### Aufgaben
- a) Zu welchem Datum ist das COVInsAG laut dem Text über Insolvenzanfechtungen in der Coronakrise rückwirkend in Kraft getreten?
- b) Setzen Sie den Text über Insolvenzanfechtungen in der Coronakrise im Anschluss an seinen letzten Satz fort.

### Ausgewählter Auszug

Insolvenzanfechtungen in der Coronakrise ausgeschlossen?

Neben den für uns alle spürbaren Einschränkungen im öffentlichen Leben (Lockdown) hat die Coronakrise auch erhebliche wirtschaftliche Auswirkungen auf Unternehmen. Es wird eine Rezession, die nahezu alle Wirtschaftsbereiche betreffen und Unternehmen noch für lange Zeit belasten wird, erwartet. Um diese Folgen abzumildern hat der Gesetzgeber u.a. das “Gesetz zur vorübergehenden Aussetzung der Insolvenzantragspflicht und zur Begrenzung der Organhaftung bei einer durch die COVID-19-Pandemie bedingten Insolvenz (COVID-19-Insolvenzaussetzungsgesetz COVInsAG)“), das rückwirkend zum 01.03.2020 in Kraft getreten ist, beschlossen. Das Gesetz schränkt nicht nur die Insolvenzantragspflichten, sondern auch die Insolvenzanfechtungsmöglichkeiten erheblich ein.

Nach § 2 Nr. 4 COVInsAG sind kongruente Rechtshandlungen, also “Rechtshandlungen, die dem anderen Teil eine Sicherung oder Befriedigung gewährt oder ermöglicht haben, die dieser in der Art und zu der Zeit beanspruchen konnte” der Anfechtung grundsätzlich entzogen.

Darüber hinaus sind auch bestimmte inkongruente Rechtshandlungen, nämlich

  • Leistungen an Erfüllungs statt oder erfüllungshalber
  • Zahlungen durch einen Dritten auf Anweisung des Schuldners;
  • die Bestellung einer anderen als der ursprünglich vereinbarten Sicherheit, wenn diese nicht werthaltiger ist;
  • die Verkürzung von Zahlungszielen und
  • die Gewährung von Zahlungserleichterungen.

in einem späteren Insolvenzverfahren nicht durch den Insolvenzverwalter anfechtbar.

### Datenteil

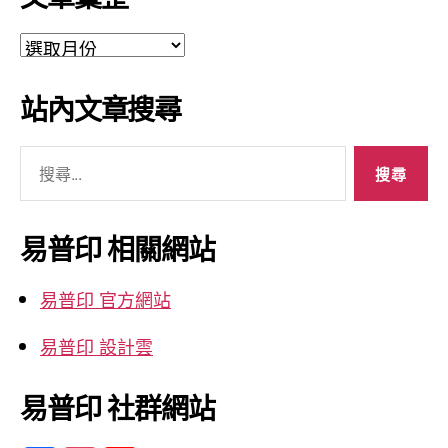
文
章
彙
站內文章搜尋
整
搜
尋
關
鍵
易普印 相關網站
字:
易普印 官方網站
易普印 設計雲
易普印 社群網站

### Lösungen
- a) Das COVInsAG ist rückwirkend zum 01.03.2020 in Kraft getreten.

- b)
Dieser Ausschluss der Anfechtung bestimmter inkongruenter Gestaltungen ermöglicht es Vertragspartnern, bei Bedarf von bestehenden vertraglichen Regelungen abzuweichen, ohne dass dies als anfechtbares Rechtsgeschäft angesehen wird, was ohne die gesetzliche Regelung regelmäßig der Fall wäre. Es empfiehlt sich also zu prüfen, ob entsprechende Vereinbarungen anfechtungsfest getroffen werden können, die den Vertragspartnern trotz der Coronakrise den weiteren Leistungsaustausch ermöglicht, ohne dass ein Teil befürchten muss, in einer späteren Insolvenz des anderen Vertragsteils bereits erhaltene Leistungen aufgrund von Insolvenzanfechtungen zurückgewähren zu müssen.

Fazit

Zu beachten ist, dass der Anfechtungsausschluss zeitlich befristet (30.09.2020) und nicht allumfassend ausgestaltet ist. Beim Leistungsaustausch mit Schuldnern, die sich bereits vor und/oder unabhängig von der Coronakrise in der wirtschaftlichen Krise befunden haben, bestehen – unabhängig von der Gestaltung – erhebliche Anfechtungsrisiken.